I have bisected a kernel issue where octeontx (CN803x) will hang on
reboot caused by commit c0db06fd0993 ("mmc: core: Disable card detect
during shutdown"). This commit made it into 5.16 and stable kernels.
I've found that the patch here which is commit 2b2cd74a06c3 resolves
this hang but I'm not entirely clear why.

Does anyone have a good explanation of why the hang occurs in the
first place and why this resolves it? I would like to get the proper
fix into the affected stable branches.

Best Regards,

Tim

2023-02-28 23:24:21

by Marc Zyngier

[permalink] [raw]
Subject: Re: [RFC PATCH] irqchip/gic-v3: Claim iomem resources

On Tue, 28 Feb 2023 23:11:15 +0000,
Tim Harvey <[email protected]> wrote:
>
> I have bisected a kernel issue where octeontx (CN803x) will hang on
> reboot caused by commit c0db06fd0993 ("mmc: core: Disable card detect
> during shutdown"). This commit made it into 5.16 and stable kernels.
> I've found that the patch here which is commit 2b2cd74a06c3 resolves
> this hang but I'm not entirely clear why.
>
> Does anyone have a good explanation of why the hang occurs in the
> first place and why this resolves it? I would like to get the proper
> fix into the affected stable branches.

Wild guess: the reservation prevents some other driver from probing
because the firmware describes overlapping ranges, and that driver is
what is causing your above hang.

But you don't give much information that would allow this theory to be
checked. I guess you'll have to instrument your kernel and find out.

M.

--
Without deviation from the norm, progress is not possible.

2023-03-01 16:13:11

by Robin Murphy

[permalink] [raw]
Subject: Re: [RFC PATCH] irqchip/gic-v3: Claim iomem resources

On 2023-02-28 23:22, Marc Zyngier wrote:
> On Tue, 28 Feb 2023 23:11:15 +0000,
> Tim Harvey <[email protected]> wrote:
>>
>> I have bisected a kernel issue where octeontx (CN803x) will hang on
>> reboot caused by commit c0db06fd0993 ("mmc: core: Disable card detect
>> during shutdown"). This commit made it into 5.16 and stable kernels.
>> I've found that the patch here which is commit 2b2cd74a06c3 resolves
>> this hang but I'm not entirely clear why.
>>
>> Does anyone have a good explanation of why the hang occurs in the
>> first place and why this resolves it? I would like to get the proper
>> fix into the affected stable branches.
>
> Wild guess: the reservation prevents some other driver from probing
> because the firmware describes overlapping ranges, and that driver is
> what is causing your above hang.

Indeed, according to [1], the GIC appears to overlap one of the "PCIe"
windows of &ecam0, which conveniently appears to be the parent of the
MMC controller as well.

Robin.

[1]
https://github.com/Gateworks/dts-newport/blob/sdk-10.1.1.0-newport/cn81xx-linux.dtsi

2023-03-01 16:24:20

by Marc Zyngier

[permalink] [raw]
Subject: Re: [RFC PATCH] irqchip/gic-v3: Claim iomem resources

On Wed, 01 Mar 2023 16:12:58 +0000,
Robin Murphy <[email protected]> wrote:
>
> On 2023-02-28 23:22, Marc Zyngier wrote:
> > On Tue, 28 Feb 2023 23:11:15 +0000,
> > Tim Harvey <[email protected]> wrote:
> >>
> >> I have bisected a kernel issue where octeontx (CN803x) will hang on
> >> reboot caused by commit c0db06fd0993 ("mmc: core: Disable card detect
> >> during shutdown").
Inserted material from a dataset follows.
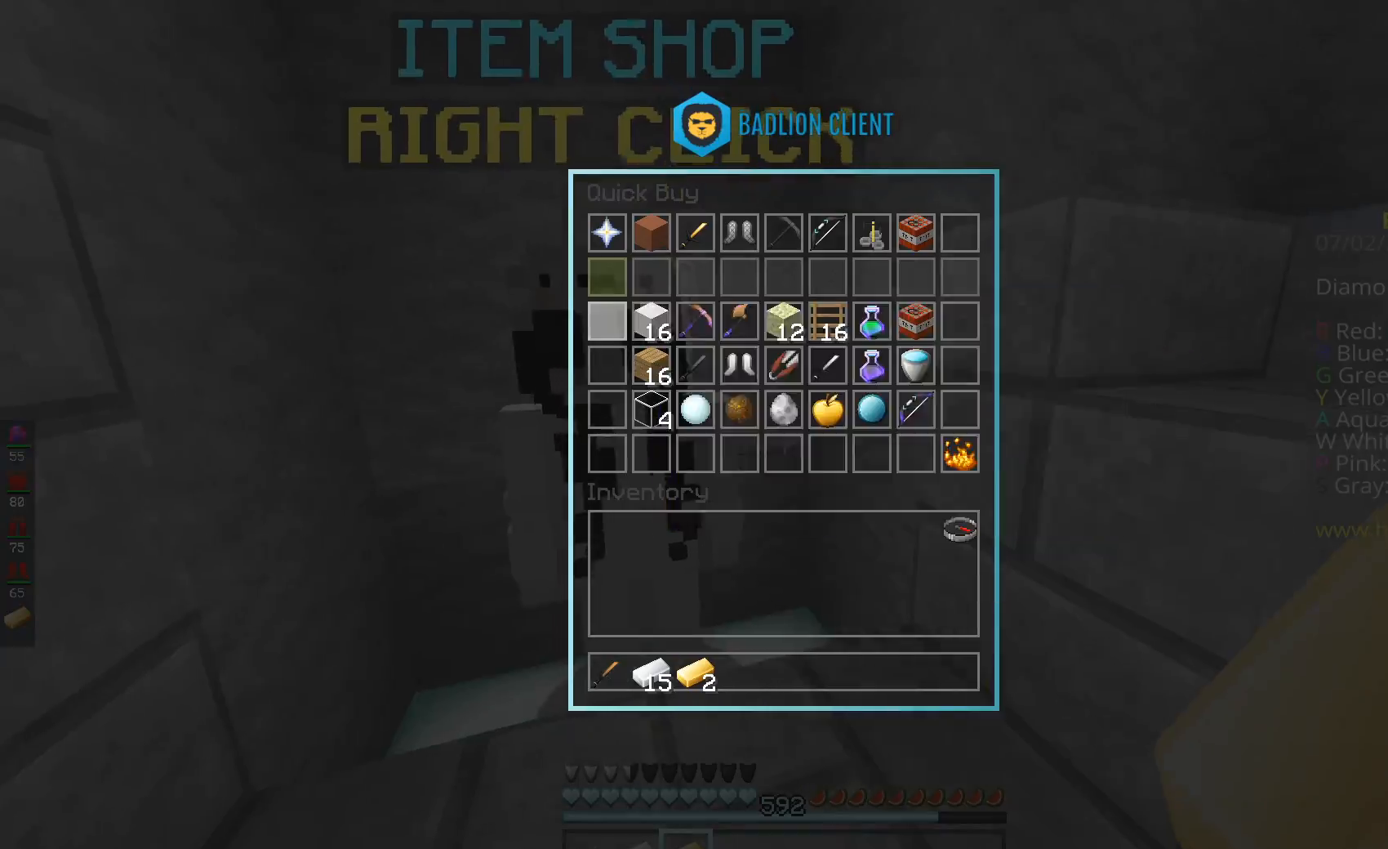
{"keys": ["w"], "mouse": [], "events": [[384, "mouse_left", "down"], [384, "w", "down"], [434, "mouse_left", "up"]]}
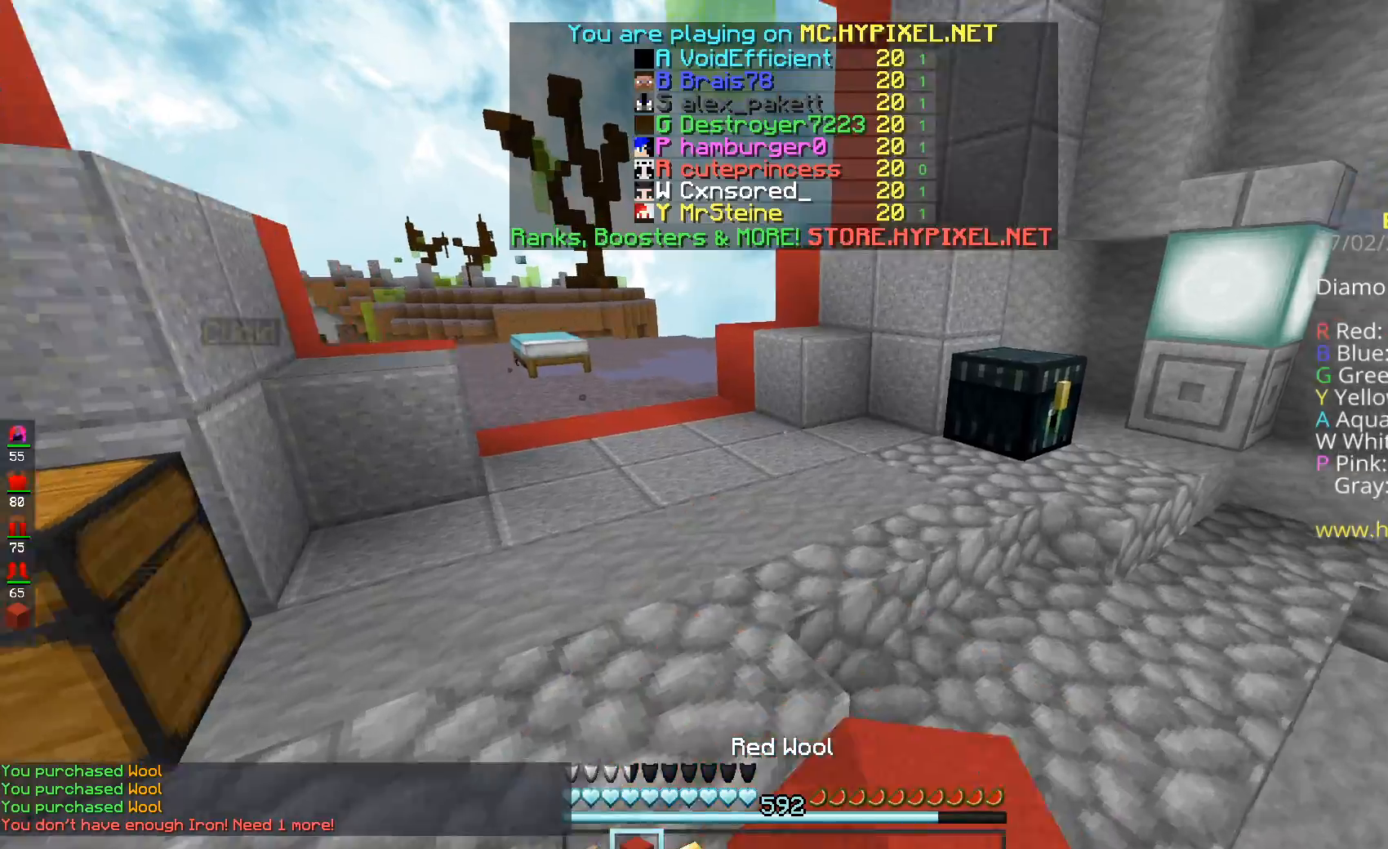
{"keys": ["a", "w"], "mouse": [], "events": [[50, "a", "down"], [50, "mouse_left", "down"], [50, "space", "down"], [266, "mouse_left", "up"], [350, "mouse_left", "down"], [383, "space", "up"], [500, "mouse_left", "up"]]}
This commit made it into 5.16 and stable kernels.
> >> I've found that the patch here which is commit 2b2cd74a06c3 resolves
> >> this hang but I'm not entirely clear why.
> >>
> >> Does anyone have a good explanation of why the hang occurs in the
> >> first place and why this resolves it? I would like to get the proper
> >> fix into the affected stable branches.
> >
> > Wild guess: the reservation prevents some other driver from probing
> > because the firmware describes overlapping ranges, and that driver is
> > what is causing your above hang.
>
> Indeed, according to [1], the GIC appears to overlap one of the "PCIe"
> windows of &ecam0, which conveniently appears to be the parent of the
> MMC controller as well.

Huh, quality firmware. So clearly nothing to backport. Just a DT
update to distribute... :-/

M.

--
Without deviation from the norm, progress is not possible.

2023-03-01 17:29:36

by Tim Harvey

[permalink] [raw]
Subject: Re: [RFC PATCH] irqchip/gic-v3: Claim iomem resources

On Wed, Mar 1, 2023 at 8:13 AM Robin Murphy <[email protected]> wrote:
>
> On 2023-02-28 23:22, Marc Zyngier wrote:
> > On Tue, 28 Feb 2023 23:11:15 +0000,
> > Tim Harvey <[email protected]> wrote:
> >>
> >> I have bisected a kernel issue where octeontx (CN803x) will hang on
> >> reboot caused by commit c0db06fd0993 ("mmc: core: Disable card detect
> >> during shutdown"). This commit made it into 5.16 and stable kernels.
> >> I've found that the patch here which is commit 2b2cd74a06c3 resolves
> >> this hang but I'm not entirely clear why.
> >>
> >> Does anyone have a good explanation of why the hang occurs in the
> >> first place and why this resolves it? I would like to get the proper
> >> fix into the affected stable branches.
> >
> > Wild guess: the reservation prevents some other driver from probing
> > because the firmware describes overlapping ranges, and that driver is
> > what is causing your above hang.
>
> Indeed, according to [1], the GIC appears to overlap one of the "PCIe"
> windows of &ecam0, which conveniently appears to be the parent of the
> MMC controller as well.
>
> Robin.
>
> [1]
> https://github.com/Gateworks/dts-newport/blob/sdk-10.1.1.0-newport/cn81xx-linux.dtsi

Robin and Marc,

Thanks! Yes, this patch exposes an issue in my dt which ends up
killing off ecam0 thus hiding the original 'hang on reboot' issue I
was trying to find related to mmc with a quick bisect.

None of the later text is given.